La defensa de la eutanasia consiste en una apología sentimental que persigue deshacer mediante un caso dramático la auténtica libertad de juicio, la capacidad de razonar en términos de bien común, orientando la adhesión del público a la muerte como solución.
Por Josep Miró Ardèvol
La sentencia del 26 de junio de 1997 del Tribunal Supremo de Estados Unidos, de mayoría demócrata, resumió perfectamente los motivos de la oposición a la eutanasia: posibilidad de coacción económica o psicológica respecto de las personas con menos recursos, de los enfermos terminales o de las personas discapacitadas; el cambio de rol del médico, que se convierte, de sanador en provocador de su muerte. Como afirmó Johannes Rau, socialista y expresidente de Alemania, «cuando el seguir viviendo sólo es una de dos opciones legales, todo aquel que imponga a otros la carga de su supervivencia estará obligado a rendir cuentas, a justificarse». No puede extrañar, por tanto, que la Asamblea Parlamentaria del Consejo de Europa aprobara el 25 de junio de 1999, a instancias del diputado laborista McNamara, una recomendación a los estados miembros apoyando la prohibición de poner fin a la vida de los enfermos terminales o las personas moribundas. La legislación española, como la casi totalidad de los países europeos, establece penas de seis a 10 años de cárcel a quien ayude al suicidio en caso de muerte, y a la práctica de la eutanasia en un grado menor. Todo esto explica por qué, a pesar de las campañas iniciadas en 1938 en Estados Unidos y el Reino Unido, solo esté legalizada en Bélgica y Holanda, y despenalizado el suicidio asistido -pero no la eutanasia- en el pequeño estado de Oregón (EEUU) y en Suiza. En Australia, fue legal por un corto tiempo en los Territorios del Norte, pero la alarma creada aconsejó la vuelta atrás.
La defensa de la eutanasia consiste en una apología sentimental que persigue deshacer mediante un caso dramático la auténtica libertad de juicio, la capacidad de razonar en términos de bien común, orientando la adhesión del público a la muerte como solución.
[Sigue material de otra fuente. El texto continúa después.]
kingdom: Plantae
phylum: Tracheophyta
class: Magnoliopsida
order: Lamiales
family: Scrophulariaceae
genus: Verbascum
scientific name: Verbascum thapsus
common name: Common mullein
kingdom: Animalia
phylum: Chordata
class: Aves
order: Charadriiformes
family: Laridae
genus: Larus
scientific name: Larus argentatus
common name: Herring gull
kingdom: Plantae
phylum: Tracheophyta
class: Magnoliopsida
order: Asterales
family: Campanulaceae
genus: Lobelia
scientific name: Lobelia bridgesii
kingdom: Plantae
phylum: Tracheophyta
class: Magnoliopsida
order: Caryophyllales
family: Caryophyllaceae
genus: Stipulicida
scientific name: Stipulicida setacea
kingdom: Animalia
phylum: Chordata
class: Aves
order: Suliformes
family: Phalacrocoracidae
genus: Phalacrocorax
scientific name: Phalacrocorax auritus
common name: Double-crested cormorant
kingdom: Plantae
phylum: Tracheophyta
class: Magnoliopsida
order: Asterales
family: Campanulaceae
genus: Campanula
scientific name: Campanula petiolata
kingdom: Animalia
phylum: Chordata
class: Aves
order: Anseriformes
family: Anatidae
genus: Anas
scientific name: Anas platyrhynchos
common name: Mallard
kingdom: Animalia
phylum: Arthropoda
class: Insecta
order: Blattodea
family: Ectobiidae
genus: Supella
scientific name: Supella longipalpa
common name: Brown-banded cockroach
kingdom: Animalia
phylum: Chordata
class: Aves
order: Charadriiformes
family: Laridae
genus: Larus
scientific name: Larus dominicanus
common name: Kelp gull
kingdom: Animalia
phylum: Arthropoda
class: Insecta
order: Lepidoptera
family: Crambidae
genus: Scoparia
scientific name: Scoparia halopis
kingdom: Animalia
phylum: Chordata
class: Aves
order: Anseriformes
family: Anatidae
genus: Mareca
Pero la inmensa mayoría de los enfermos terminales no quieren morir. Lo que necesitan son cuidados de medicina paliativa y un buen acompañamiento personal, porque hace sufrir más la soledad que la enfermedad. Quedó bien claro con las reacciones de las asociaciones de tetrapléjicos ante la película Mar adentro. Lo que reivindicaron no fueron ayudas para morir, sino para vivir en mejores condiciones. En Suiza, según Reuter, la asociación Dignitas ha facilitado el suicidio a algo más de 600 personas de toda Europa desde su fundación en 1998. No es un éxito de demanda.
Y es que la muerte es todo lo contrario de una solución. Lo único que hace es ocultar los problemas reales. La legalización de la eutanasia significaría una presión brutal para los enfermos. La eutanasia llama a la eutanasia. Introduce una perspectiva perversa en el sentido del progreso humano. En Holanda, los cuidados paliativos están mucho más atrasados que en Catalunya, a pesar de que su gasto sanitario es muy superior. Su experiencia muestra de modo evidente que es imposible poner límites legales a los abusos, nacidos de la compasión de los médicos, de la fatiga de la familia, del desgaste de los mecanismos de control. Esta experiencia dice que la eutanasia no completa la medicina, sino que la destruye.
La alternativa es clara: atenciones paliativas, medios para los grandes dependientes, y una sociedad capaz de proporcionar compañía, calor humano.